In recognition of her longtime commitment to serving others first, Dr. Ramphal-Naley was recently honored at a reception by SPH faculty and staff.

“Over the years that I worked with Lilly in the Environmental and Occupational Health program, I came to consider her as full-time faculty,” said David Sterling, PhD, Professor of Biostatistics and Epidemiology.  “Her teaching and service alone are not what have made her unique as an adjunct, or a reason for honoring her. It is the dedication and passion she has put into this very part-time work.”

Dennis Thombs, PhD, Dean of SPH, said that another important aspect of Dr. Ramphal-Naley’s contributions has been “the wealth of ‘real world’ public health experience she’s brought to her teaching.”

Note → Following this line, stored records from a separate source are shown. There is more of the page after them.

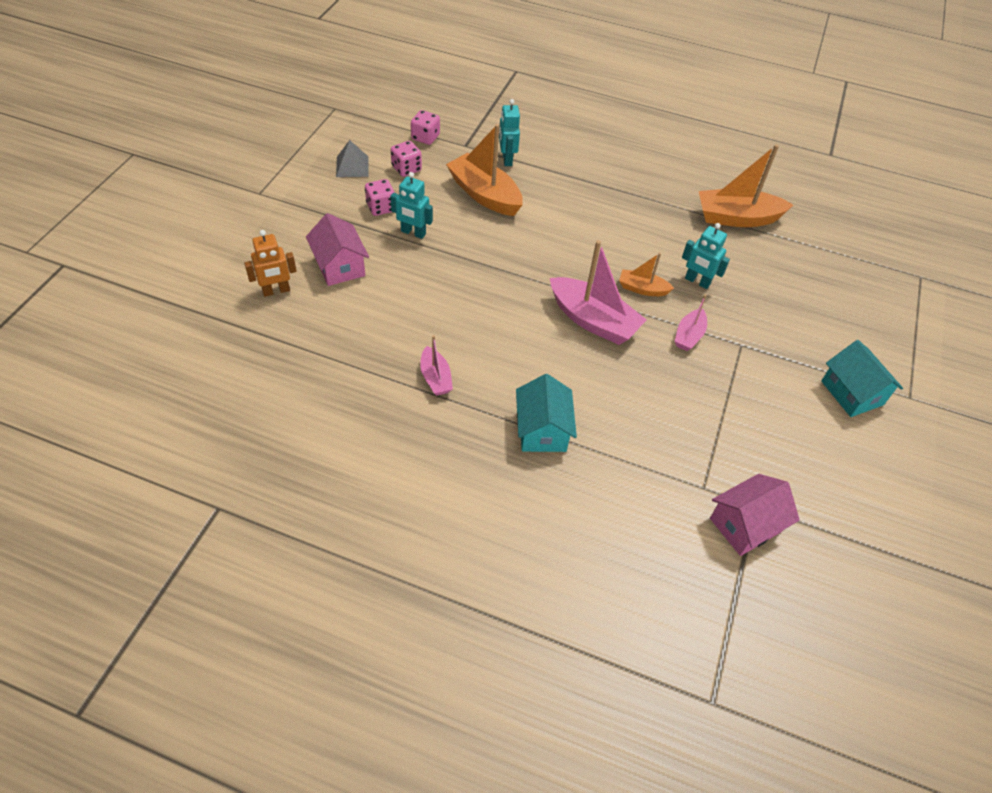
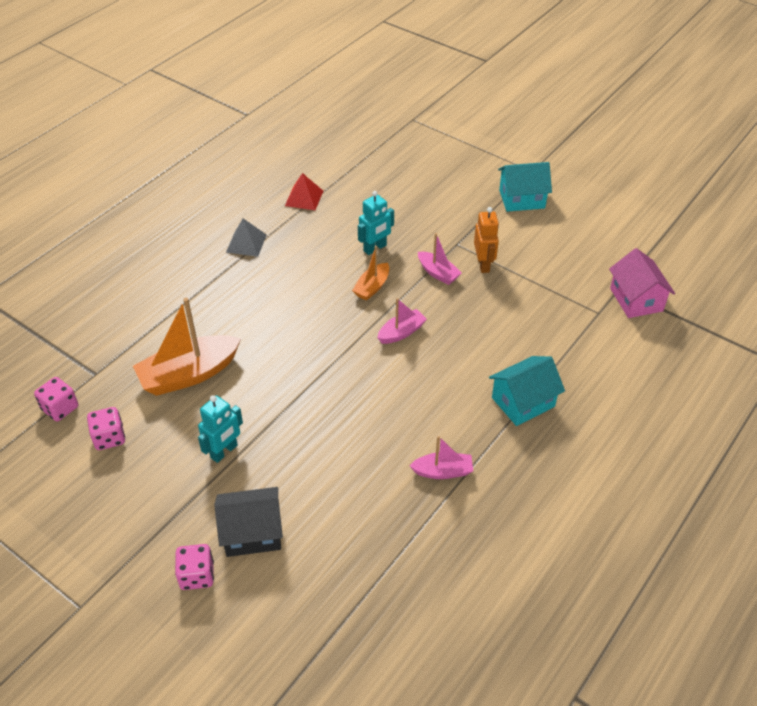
camera: 70 degrees left, 5 degrees down
(276, 291) = (271, 606): orange robot -> orange robot (483, 264)
(339, 266) = (252, 533): pink house -> black house
(352, 166) = (77, 493): grey pyramid -> grey pyramid (246, 243)
(381, 207) = (168, 475): pink dice -> pink dice (197, 575)
(506, 159) = (138, 342): turquoise robot -> none
(542, 430) = (523, 402): turquoise house -> turquoise house turned 45 degrees counterclockwise
(593, 320) = (401, 332): pink boat -> pink boat, size x0.53
(737, 218) = (304, 198): orange boat -> red pyramid

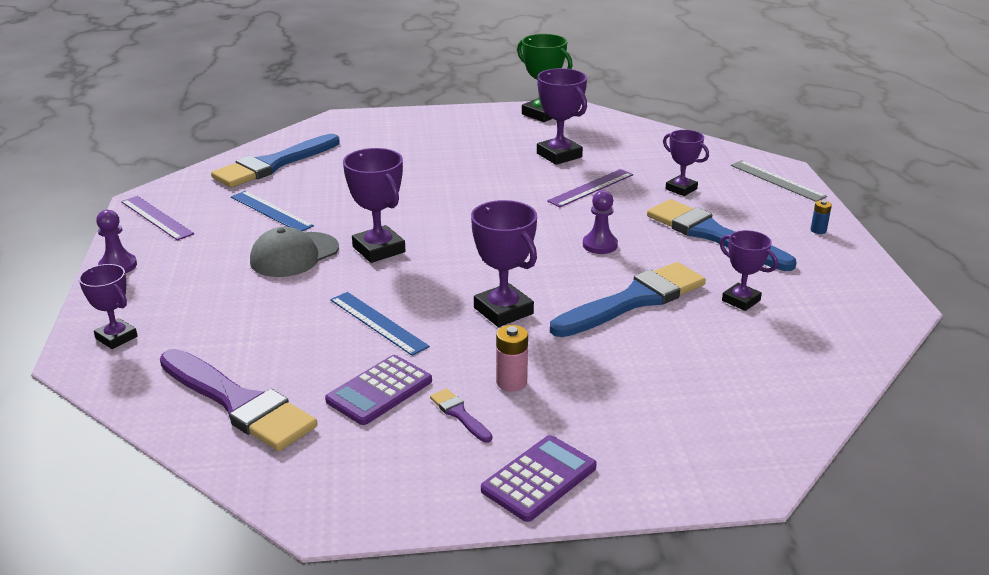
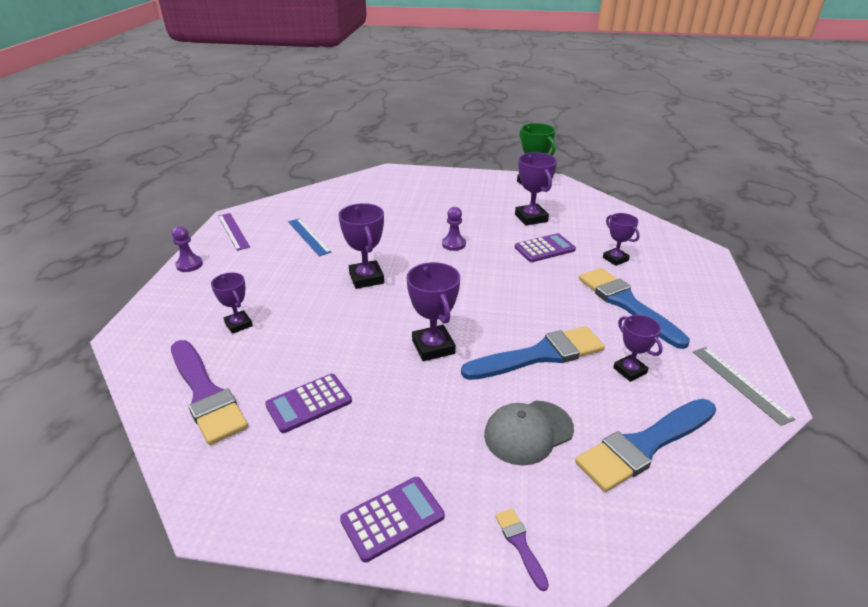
camera: 15 degrees right, 5 degrees up
(116, 337) = (157, 322): purple trophy -> purple trophy (238, 324)
(273, 164) = (328, 200): blue brush -> blue brush (644, 445)
(294, 255) = (306, 274): grey cap -> grey cap (528, 432)
(378, 323) = (336, 341): blue ruler -> none
(459, 414) = (358, 438): purple brush -> purple brush (520, 544)
(511, 382) = (411, 415): pink battery -> none
(591, 188) = (544, 248): purple ruler -> purple calculator
(600, 245) = (532, 299): purple pawn -> purple pawn (453, 244)
(777, 180) = (698, 262): grey ruler -> grey ruler (740, 383)
(818, 230) = (719, 313): blue battery -> none

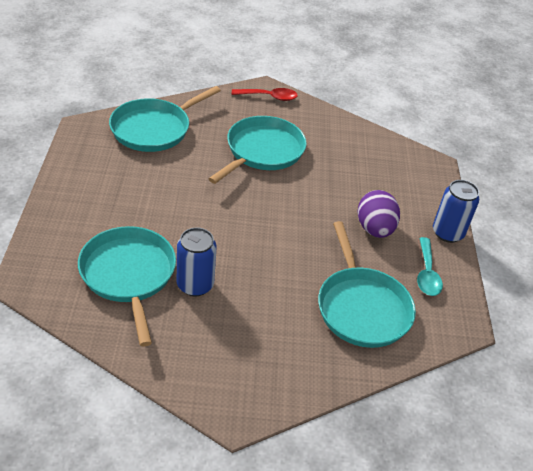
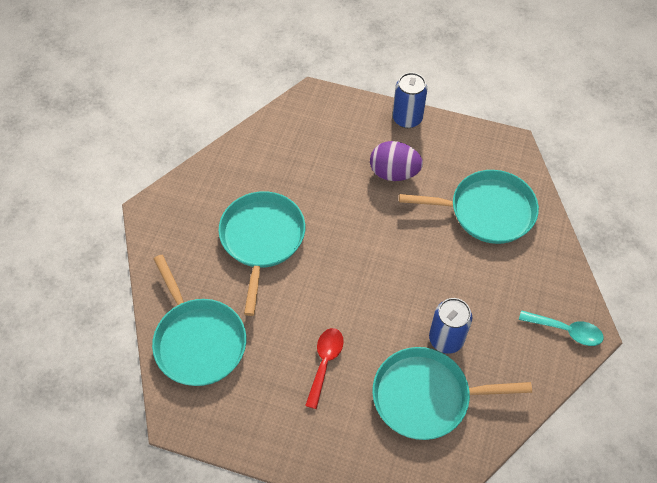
camera: 70 degrees left, 15 degrees up
(262, 151) = (262, 239): turquoise pan -> turquoise pan turned 45 degrees clockwise
(269, 97) = (167, 211): red spoon -> red spoon (325, 363)
(427, 273) = (453, 151): turquoise spoon -> turquoise spoon (566, 330)

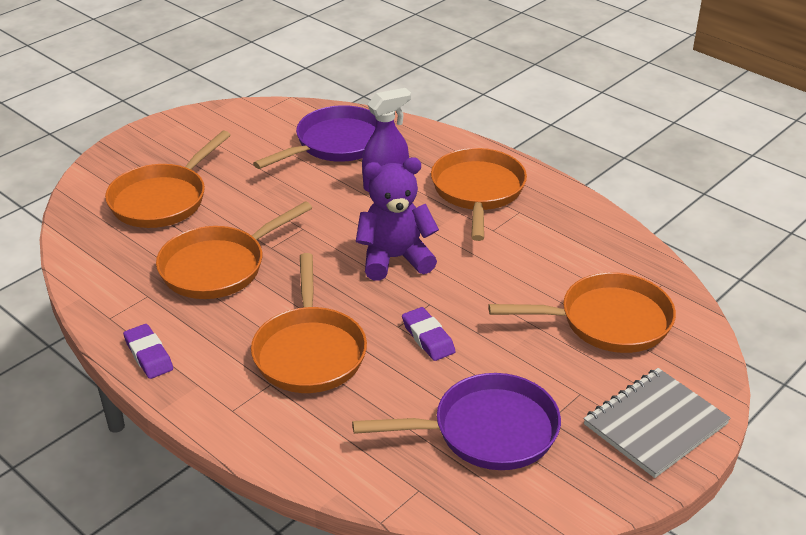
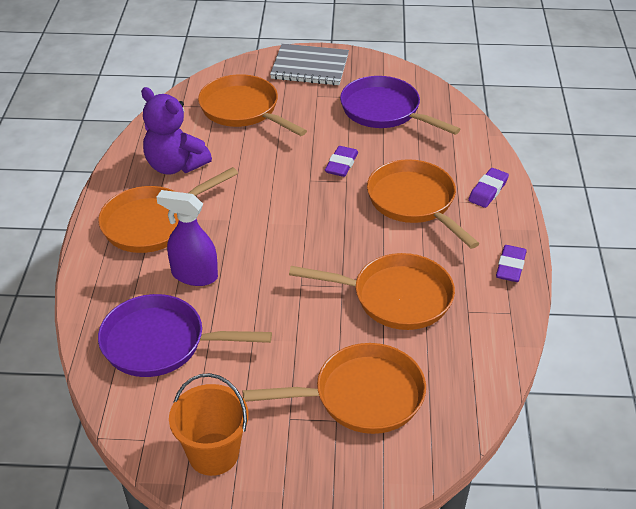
camera: 130 degrees left, 5 degrees up
(215, 126) = (213, 454): none -> orange bucket
(254, 417) = (488, 191): none -> purple eraser
(309, 352) = (414, 202): orange pan -> orange pan turned 75 degrees counterclockwise
(395, 259) = (282, 218): purple teddy bear -> purple teddy bear (175, 166)

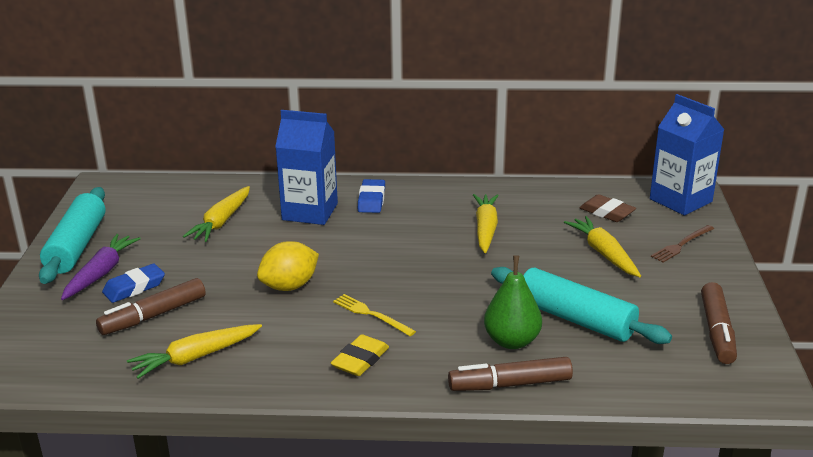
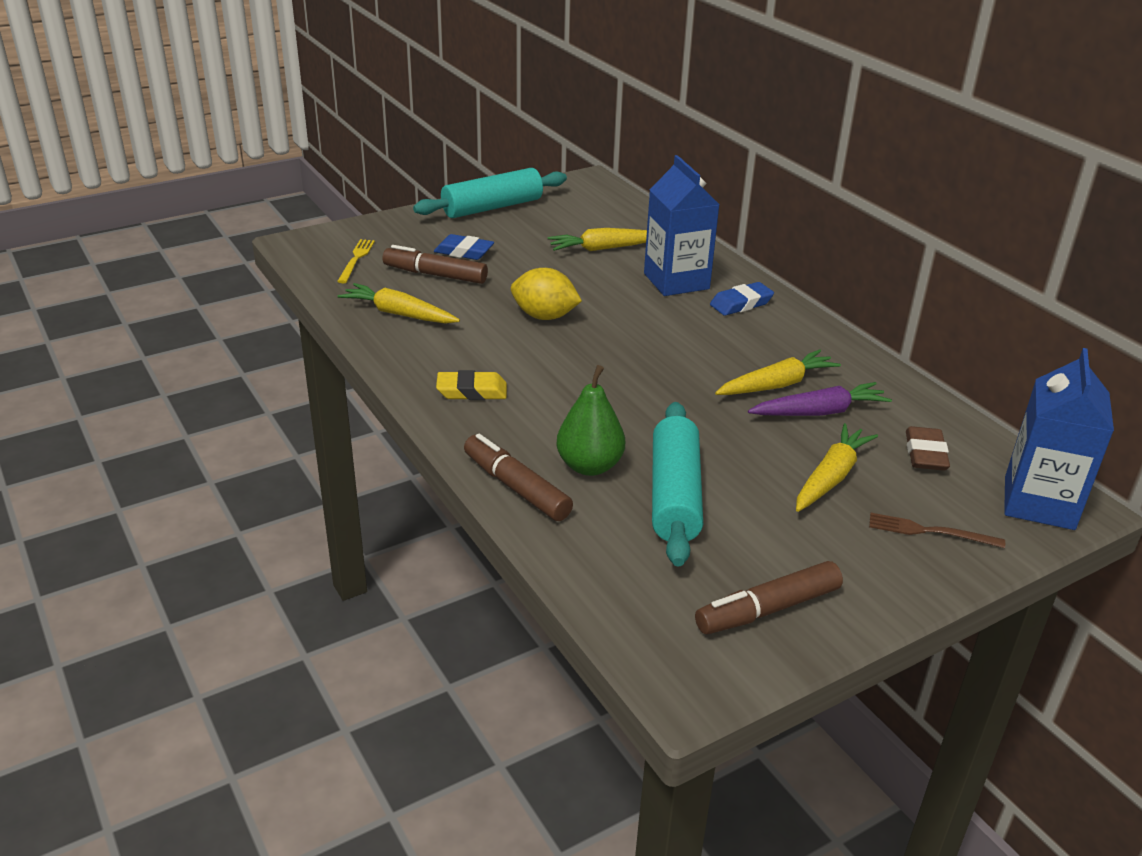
camera: 55 degrees right, 5 degrees up
(101, 273) = (468, 231): purple carrot -> purple carrot (819, 412)
(371, 314) = (547, 372): yellow fork -> yellow fork (356, 259)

During her career, she has held medical director positions for health care organizations such as Baylor Garland and Cook Children’s Medical Center. Most recently her work as medical director for Blue Cross Blue Shield of Texas has focused on population medicine for large employer accounts like American Airlines, Phillips Gas and Boeing.

Dr. Ramphal-Naley is a Fellow of the American College of Environmental and Occupational Medicine. She trained as an internal medicine physician at Rutgers University, completed a residency in occupational medicine and obtained a master’s degree in public health from the University of Minnesota.

“As a physician, she well understands public health and population health and has been in key positions to promote public health in multiple areas, from health surveillance to health management and policy,” Dr. Thombs said. “Over the years, she has been both a supporter and a contributor to the success of the SPH and our students.”